Man given suspended sentence by Cork court for sexual assault
Ruairi Kennedy pleaded guilty at Cork Circuit Criminal Court to the sexual assault.
A Leaving Cert student’s sexual assault approximately 10 years ago, which she called “a slow-motion horror”, resulted in the assailant getting a suspended jail sentence following a one-week remand in custody.
Prosecution barrister Imelda Kelly said the injured party did not want to be identified, but had no issue with the identification of Ruairi Kennedy, aged 28, formerly of Glanmire, County Cork, who has been working overseas for several years.
He pleaded guilty at Cork Circuit Criminal Court to the sexual assault.
Judge Helen Boyle imposed a sentence of two and a half years, backdated to when Kennedy went into custody on February 19, but the balance of which has now been suspended.
Judge Boyle accepted that this was a sexual assault carried out by an 18-year-old on another 18-year-old and that he immediately expressed remorse for his actions.
The injured party said: “The night you attacked me shattered my life in ways I could never have imagined.
“After what you did to me, everything I had worked for, every dream, every goal was destroyed.
“Retelling my trauma became its own form of torment, a never-ending cycle of pain that left me gasping for relief, but none came.
“I felt like I was living in a nightmare that wouldn’t end, a slow-motion horror I couldn’t escape.
“You were someone I trusted… You abused that trust.”
Testified
Detective Garda Craig Peterson testified that the victim woke to find the defendant with his hand inside her clothes, near her vagina but not inside, and she brushed his hand away, fell back to sleep, and the next morning she told her mother, brother and a friend what happened.
Alice Fawsitt, senior counsel, submitted that: “They had both been at an 18th birthday party.

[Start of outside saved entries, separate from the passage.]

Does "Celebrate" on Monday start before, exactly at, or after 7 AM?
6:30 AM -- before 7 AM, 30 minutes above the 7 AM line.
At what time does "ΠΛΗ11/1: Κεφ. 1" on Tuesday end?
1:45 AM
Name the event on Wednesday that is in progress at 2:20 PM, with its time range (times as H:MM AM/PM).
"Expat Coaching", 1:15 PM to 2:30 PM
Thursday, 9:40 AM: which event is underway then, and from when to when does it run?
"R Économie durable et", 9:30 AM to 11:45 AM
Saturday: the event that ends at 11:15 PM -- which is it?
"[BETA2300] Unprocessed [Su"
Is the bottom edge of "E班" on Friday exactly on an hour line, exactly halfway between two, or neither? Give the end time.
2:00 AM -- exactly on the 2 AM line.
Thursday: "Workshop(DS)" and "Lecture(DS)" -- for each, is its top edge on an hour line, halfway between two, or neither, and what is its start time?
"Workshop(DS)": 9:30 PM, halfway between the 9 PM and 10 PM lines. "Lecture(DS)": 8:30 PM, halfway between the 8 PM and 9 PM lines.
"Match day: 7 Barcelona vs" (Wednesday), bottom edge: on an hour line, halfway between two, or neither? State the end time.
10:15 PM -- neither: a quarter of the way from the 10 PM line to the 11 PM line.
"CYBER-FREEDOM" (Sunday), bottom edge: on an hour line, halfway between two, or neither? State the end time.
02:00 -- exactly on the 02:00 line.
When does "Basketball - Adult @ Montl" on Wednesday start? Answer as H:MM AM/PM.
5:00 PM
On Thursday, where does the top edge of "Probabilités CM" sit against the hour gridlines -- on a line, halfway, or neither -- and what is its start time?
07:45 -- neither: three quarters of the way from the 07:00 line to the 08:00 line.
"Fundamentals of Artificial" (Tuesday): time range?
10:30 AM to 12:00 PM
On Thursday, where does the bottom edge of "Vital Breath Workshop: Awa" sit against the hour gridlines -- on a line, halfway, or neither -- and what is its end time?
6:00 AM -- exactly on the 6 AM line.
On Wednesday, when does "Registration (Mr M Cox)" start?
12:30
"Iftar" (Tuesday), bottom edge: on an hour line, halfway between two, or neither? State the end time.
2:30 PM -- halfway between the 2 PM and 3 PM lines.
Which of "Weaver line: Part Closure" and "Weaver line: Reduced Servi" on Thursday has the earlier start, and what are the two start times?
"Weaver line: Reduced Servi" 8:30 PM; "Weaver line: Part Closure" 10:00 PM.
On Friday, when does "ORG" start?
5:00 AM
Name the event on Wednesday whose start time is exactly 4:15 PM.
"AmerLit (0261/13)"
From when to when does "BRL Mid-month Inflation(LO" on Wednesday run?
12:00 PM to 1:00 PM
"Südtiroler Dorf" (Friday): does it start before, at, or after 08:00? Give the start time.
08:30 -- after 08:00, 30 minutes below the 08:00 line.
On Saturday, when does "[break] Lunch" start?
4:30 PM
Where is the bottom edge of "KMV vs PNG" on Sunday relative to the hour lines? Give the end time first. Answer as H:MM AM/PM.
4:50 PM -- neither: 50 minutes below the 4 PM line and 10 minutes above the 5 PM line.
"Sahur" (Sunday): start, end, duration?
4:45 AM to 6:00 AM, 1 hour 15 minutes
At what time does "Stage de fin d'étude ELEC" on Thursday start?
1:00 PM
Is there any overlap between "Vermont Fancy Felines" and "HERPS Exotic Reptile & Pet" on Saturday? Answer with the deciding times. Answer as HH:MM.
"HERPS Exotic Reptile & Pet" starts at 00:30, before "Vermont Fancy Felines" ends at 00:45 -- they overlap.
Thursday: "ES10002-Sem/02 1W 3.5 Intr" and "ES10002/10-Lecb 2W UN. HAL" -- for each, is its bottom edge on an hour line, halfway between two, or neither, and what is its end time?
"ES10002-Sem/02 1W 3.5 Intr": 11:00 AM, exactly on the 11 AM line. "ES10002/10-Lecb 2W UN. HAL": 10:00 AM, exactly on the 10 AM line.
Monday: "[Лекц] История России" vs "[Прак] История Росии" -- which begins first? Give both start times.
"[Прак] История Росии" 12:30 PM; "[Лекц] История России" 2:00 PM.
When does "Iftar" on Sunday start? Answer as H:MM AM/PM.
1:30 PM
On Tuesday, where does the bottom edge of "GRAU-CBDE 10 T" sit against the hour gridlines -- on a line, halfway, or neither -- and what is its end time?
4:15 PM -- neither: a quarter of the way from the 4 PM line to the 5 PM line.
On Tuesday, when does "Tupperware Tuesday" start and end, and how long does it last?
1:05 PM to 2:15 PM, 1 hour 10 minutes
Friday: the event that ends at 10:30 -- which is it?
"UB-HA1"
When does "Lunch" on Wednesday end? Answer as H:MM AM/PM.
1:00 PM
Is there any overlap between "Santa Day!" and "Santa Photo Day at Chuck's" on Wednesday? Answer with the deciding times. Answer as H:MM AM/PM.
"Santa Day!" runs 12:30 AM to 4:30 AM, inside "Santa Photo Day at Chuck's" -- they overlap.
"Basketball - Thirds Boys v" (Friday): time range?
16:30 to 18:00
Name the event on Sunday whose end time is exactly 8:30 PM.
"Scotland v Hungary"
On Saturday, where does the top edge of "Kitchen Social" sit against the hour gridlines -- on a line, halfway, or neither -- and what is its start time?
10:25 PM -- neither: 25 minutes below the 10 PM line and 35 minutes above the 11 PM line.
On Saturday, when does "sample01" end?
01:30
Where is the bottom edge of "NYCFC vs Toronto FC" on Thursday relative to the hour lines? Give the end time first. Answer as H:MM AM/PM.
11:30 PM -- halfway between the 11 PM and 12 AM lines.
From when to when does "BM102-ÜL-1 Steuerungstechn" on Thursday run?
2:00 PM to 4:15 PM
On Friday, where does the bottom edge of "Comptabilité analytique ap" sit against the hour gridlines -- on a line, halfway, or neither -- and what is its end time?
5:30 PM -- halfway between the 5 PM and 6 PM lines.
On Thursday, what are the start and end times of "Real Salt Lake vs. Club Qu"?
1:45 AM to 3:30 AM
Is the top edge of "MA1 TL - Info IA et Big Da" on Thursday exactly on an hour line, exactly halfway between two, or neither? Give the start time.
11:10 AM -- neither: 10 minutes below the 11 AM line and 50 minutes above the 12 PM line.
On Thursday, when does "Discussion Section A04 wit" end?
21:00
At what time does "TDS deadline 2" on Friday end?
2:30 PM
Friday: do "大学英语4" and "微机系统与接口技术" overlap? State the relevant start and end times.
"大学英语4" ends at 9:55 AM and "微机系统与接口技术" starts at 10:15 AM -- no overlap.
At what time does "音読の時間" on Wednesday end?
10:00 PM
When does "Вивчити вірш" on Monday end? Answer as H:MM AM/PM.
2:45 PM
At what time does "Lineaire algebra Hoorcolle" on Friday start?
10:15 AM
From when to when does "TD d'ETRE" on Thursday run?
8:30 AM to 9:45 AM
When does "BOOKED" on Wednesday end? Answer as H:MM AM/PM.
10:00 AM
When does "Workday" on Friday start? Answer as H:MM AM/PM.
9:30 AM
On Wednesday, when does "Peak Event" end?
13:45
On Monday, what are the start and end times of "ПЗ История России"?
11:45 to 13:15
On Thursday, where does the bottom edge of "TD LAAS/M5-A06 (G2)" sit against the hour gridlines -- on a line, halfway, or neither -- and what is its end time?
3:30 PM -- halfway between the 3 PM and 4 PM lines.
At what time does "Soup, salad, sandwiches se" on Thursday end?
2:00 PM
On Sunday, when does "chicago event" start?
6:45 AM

They had a lot to drink.
“There was weed consumed and four of them went back to her house.
“He is now married, living and working outside of Ireland now. He pleaded guilty to one count of sexual assault.
“There was phone communication between the defendant and her [the injured party’s] brother, in which he apologised for what he had done.
“And he apologised to her by Facebook message to her brother.”
In a letter, the defendant said: “I realised how serious this was the next morning. I felt disgusted. I felt too ashamed to look at her in the eye.
“I was drunk, but that is no excuse. I felt scared of myself — to think of what I could do.
“I am not asking for forgiveness. I just want my apology to be heard.”